Remember back in the 1990s when Microsoft seemed unbeatable? That was a time when worries about anti-trust violations began to surface and most pundits figured Apple Computer would soon be out of business. Windows ruled the world.
Remember circa 2001 when just about every newspaper company in the world was trying to figure out how to turn its web site into a portal? The goal was to be the one web site anybody ever really needed. We talked about being sticky and keeping people on our site as long as possible. Where did the idea, and the buzzword, come from? We all wanted to be the local Yahoo!
This week, Microsoft, battered by declining market share and slowing profit growth decided that its best bet to survive was to buy Yahoo! — but not the Yahoo! of 2001, which was worth an estimated $90 billion back then, but a Yahoo! whose fortunes have sunk so deeply, its market cap was about a quarter that price (Microsoft is offering a 62 percent premium on Friday’s share price).
In a little more than a single decade, what happened to these two once seemingly invulnerable companies?
Change happened. Markets shifted. New competitors arose. New ways of doing business and making money were invented.
The names and business models of the competitors doesn’t really matter, because competitive turbulence is inevitable for any business.
Except, of course, newspapers.
No, wait. Newspapers are in trouble now, too.
Twelve years ago, who could blame a newspaper publisher for looking back on nearly 300 years of newspaper industry dominance in the media and think, “we will live forever.”
When you haven’t seen any real change in your lifetime, or whatever change came along (radio and TV, say), made only a marginal difference (“hey, we’re still running at 35 percent profit margins!), why worry?
We now realize, of course, that the same laws of business that change markets and make ensured survival impossible, can kill newspapers, too.
I’ve just finished a great book: The Halo Effect.
It’s a good book to cause a little further reflection on what business survival means.
I’ve known a few business leaders in the industry who have sworn by Good to Great or In Search of Excellence or other business books that promise some step-by-step formula for success.
The Halo Effect, by Phil Rosenzweig, makes a great case that following the management principles in those books is really like chasing unicorns.
For example, the research in Good to Great is faulty and incomplete. Jim Collins and his team failed to account for, among other things, the Halo Effect, which is what you get when you measure performance by post hoc evaluations. Because the performance was good, than the management must have been good, and if the management was good, then the leader must have been good, and if the leader was good, then he created a good work culture, etc. Those attributes add up to a cascade of halos.
Collins also failed to look for companies that did all the things his “good to great” companies did but still failed.
In other words, the book lacked scientific rigor.
The fact of the matter is, the real research, the boring research (not the good story weaved by Collins) is that all of the management rules in the world, if well implemented, can at best only achieve a 10 percent improvement in performance (or so cites Rosenzweig). At best.

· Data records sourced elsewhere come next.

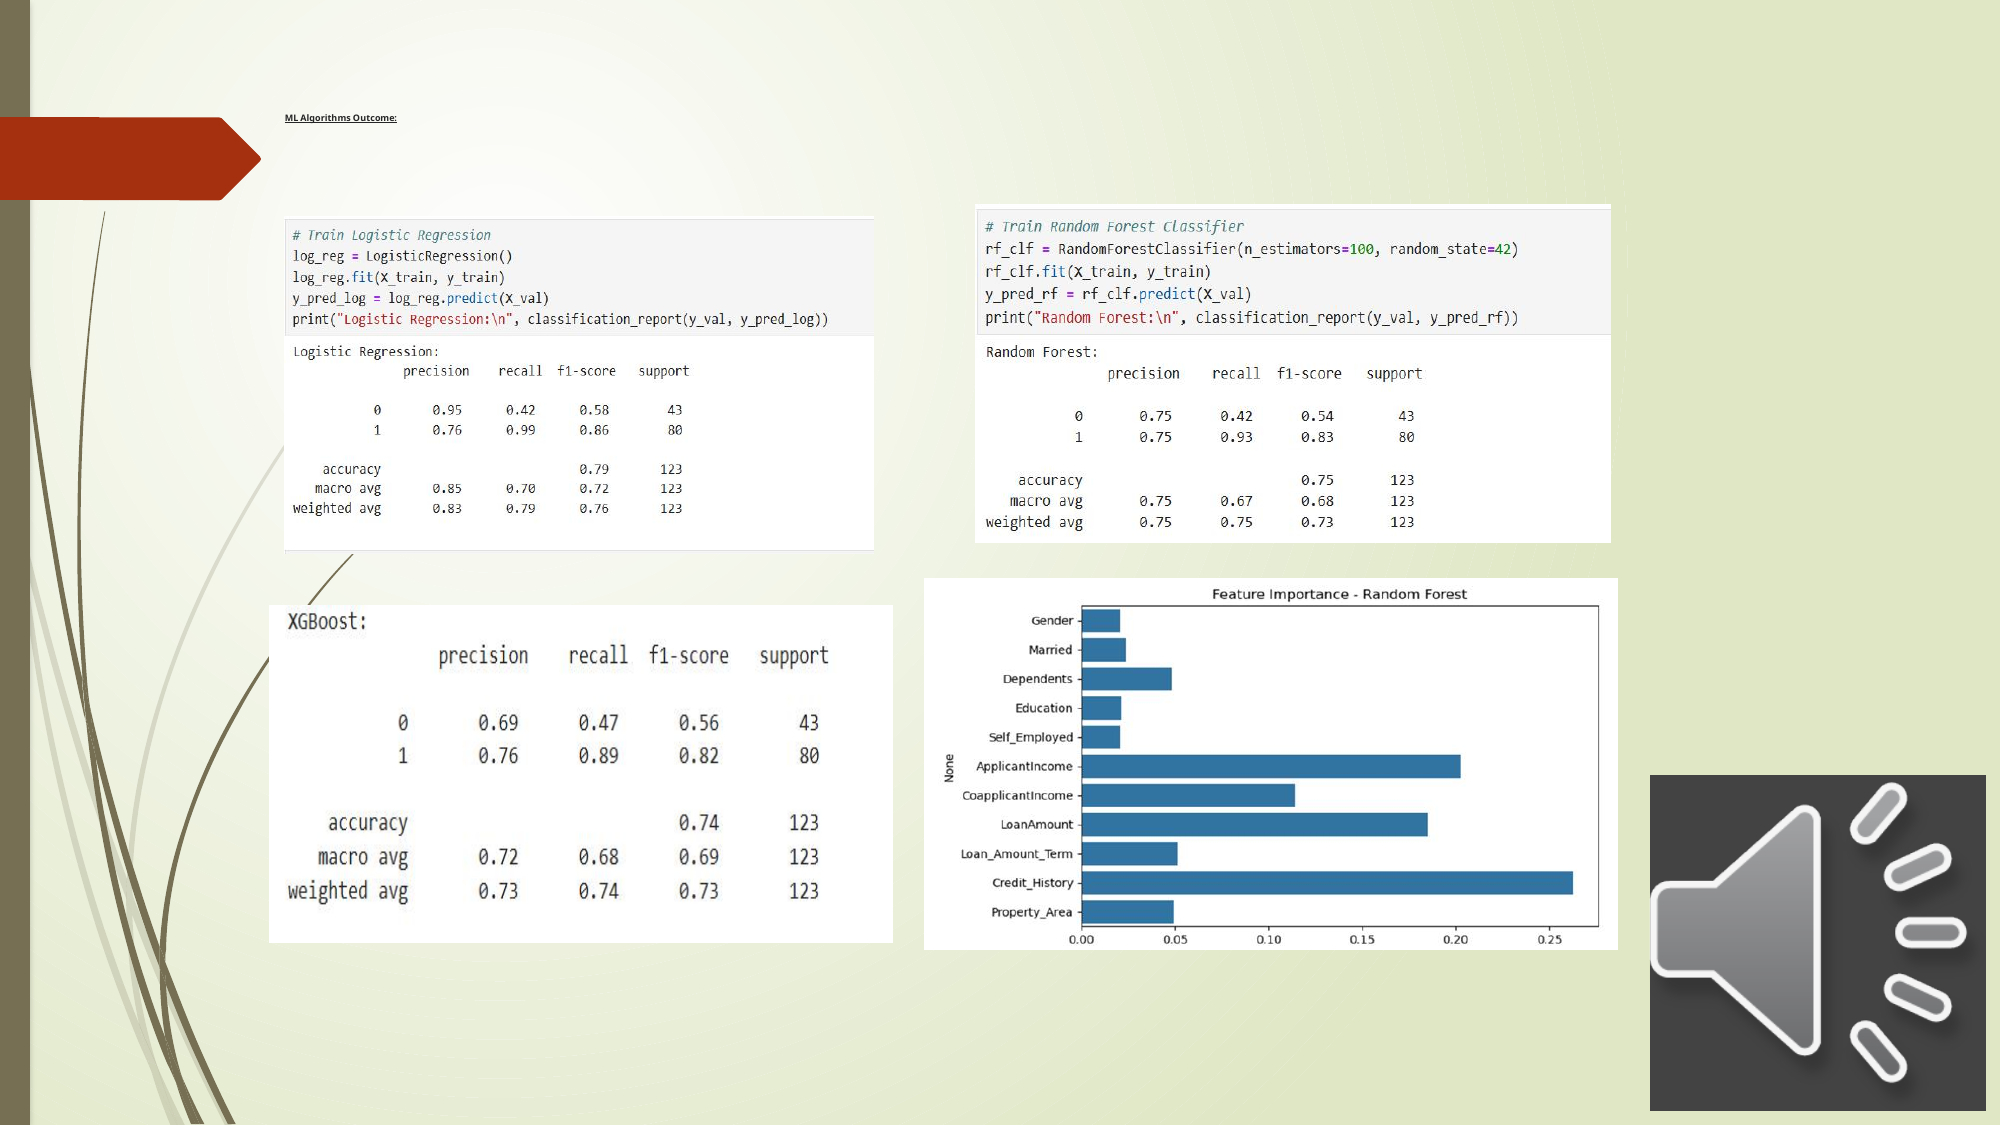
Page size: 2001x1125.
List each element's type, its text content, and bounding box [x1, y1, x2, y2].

title ML Algorithms Outcome: [269, 105, 828, 176]
picture [924, 578, 1618, 951]
picture [283, 216, 874, 555]
picture [269, 604, 893, 943]
picture [974, 204, 1612, 543]
picture [1648, 773, 1987, 1112]
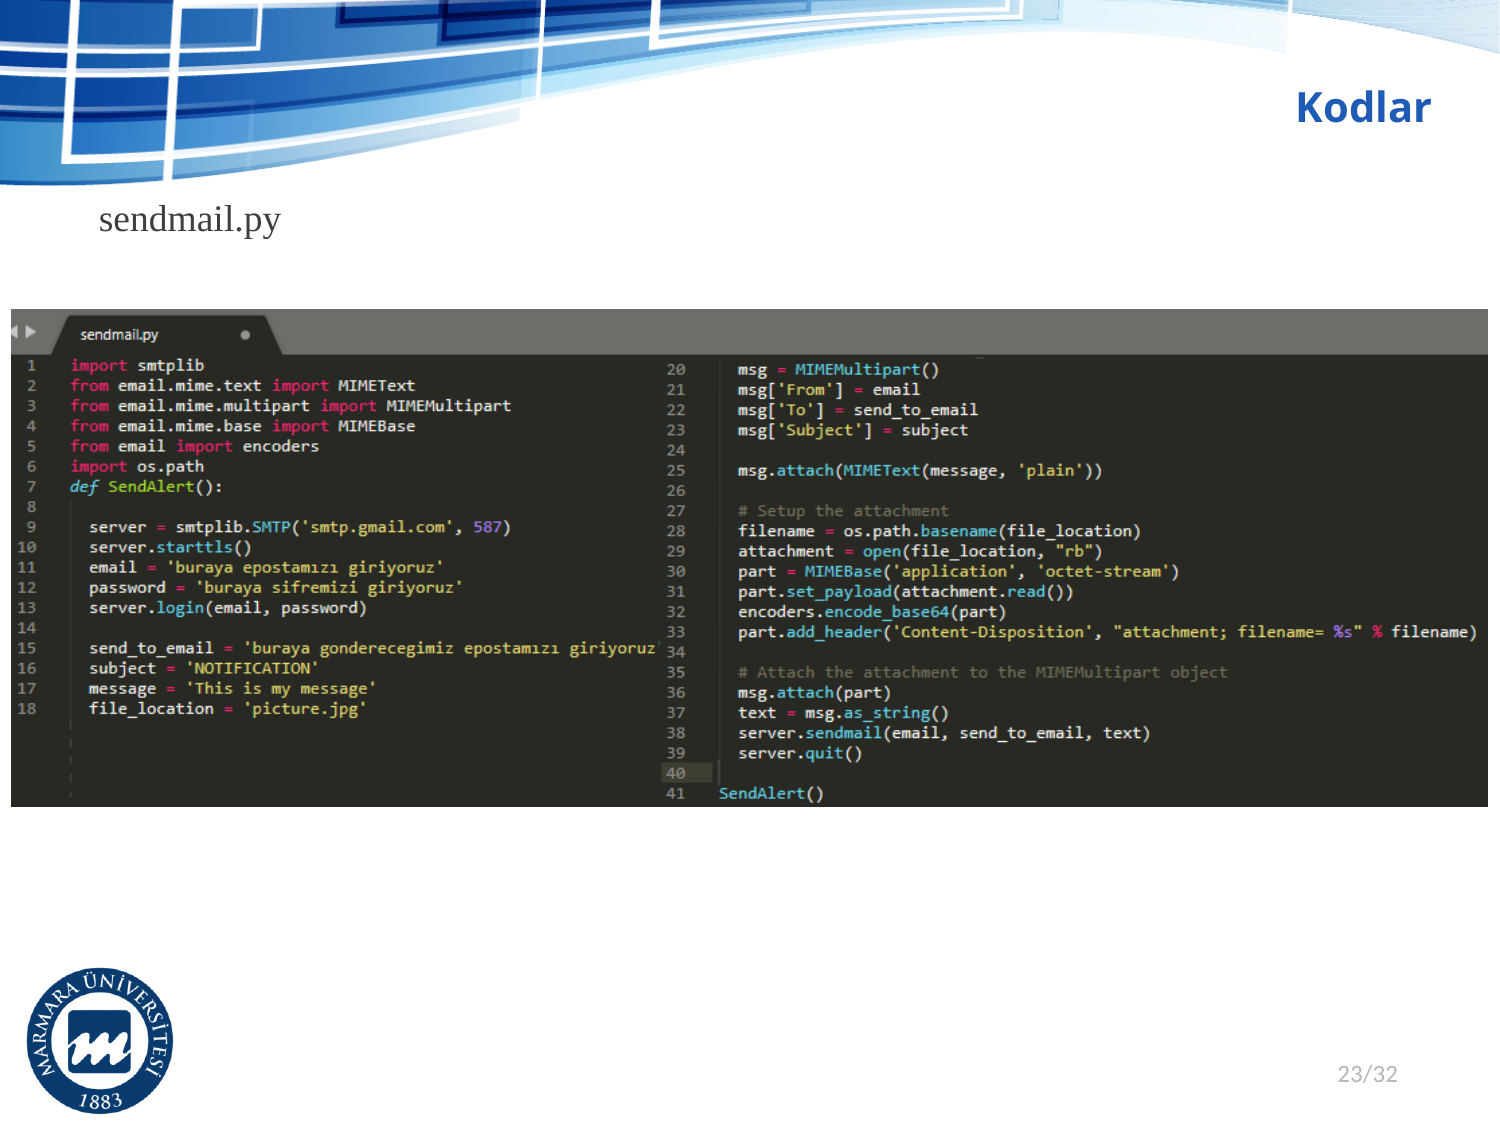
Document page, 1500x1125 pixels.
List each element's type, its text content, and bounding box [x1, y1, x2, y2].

text_box sendmail.py [99, 191, 1420, 239]
slide_number 23/32 [1060, 1042, 1399, 1103]
picture [0, 0, 1500, 1115]
text_box Kodlar [440, 79, 1448, 195]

And none of that matters if market forces change and the company does nothing to respond. That’s when sticking to what you know best becomes a liability rather than a good business practice.
What’s more important than “having the right people on the bus” and “level five leadership”? How about strategy and understanding competitive advantage, not to mention simply getting the job done once you know what to do?
Of course, When your business is essentially a monopoly, as newspapers were for many, many decades, who needs to worry about strategy?
Our industry hasn’t (collectively) done strategy well, and the worst part is, strategy is scary stuff.
The problem: You never really know if a strategy is going to work. If you know a business plan will work, it isn’t really strategy. Then, it’s merely tactics. Strategy is about taking risk and trying the untried.
We all know how willing newspapers have been to try new things.
That habit is changing, but there is still a big tendency among some industry managers to buy into the “Good to Great” hedgehog theory (which Rosenzeig notes Collins got completely wrong both in mythology and application).
Newspapers can’t simply just “stick to the core business,” as a Collins-like hedgehog would do. Newspaper managers must be more fox like — more nimble, more willing to seek and seize opportunities.
Which, I suppose, raises the question of whether we have the right people on the bus?
Probably at some companies and not at others.
It’s a hopeful sign that many managers have been willing to explore, if not embrace, the API NewspaperNext initiative, which at least attempts to get newspaper executives to dive deep into strategic thinking.
My question is: Are newsrooms willing to learn the lessons of business history and allow the news/journalism industry to evolve. Or will they insist that nothing at all needs changed. That seems to have been Jim O’Shea’s answer, and the journalism world applauded his “principled stand.”
I’m not sure, however, that taking a stand constitutes a well conceived business strategy.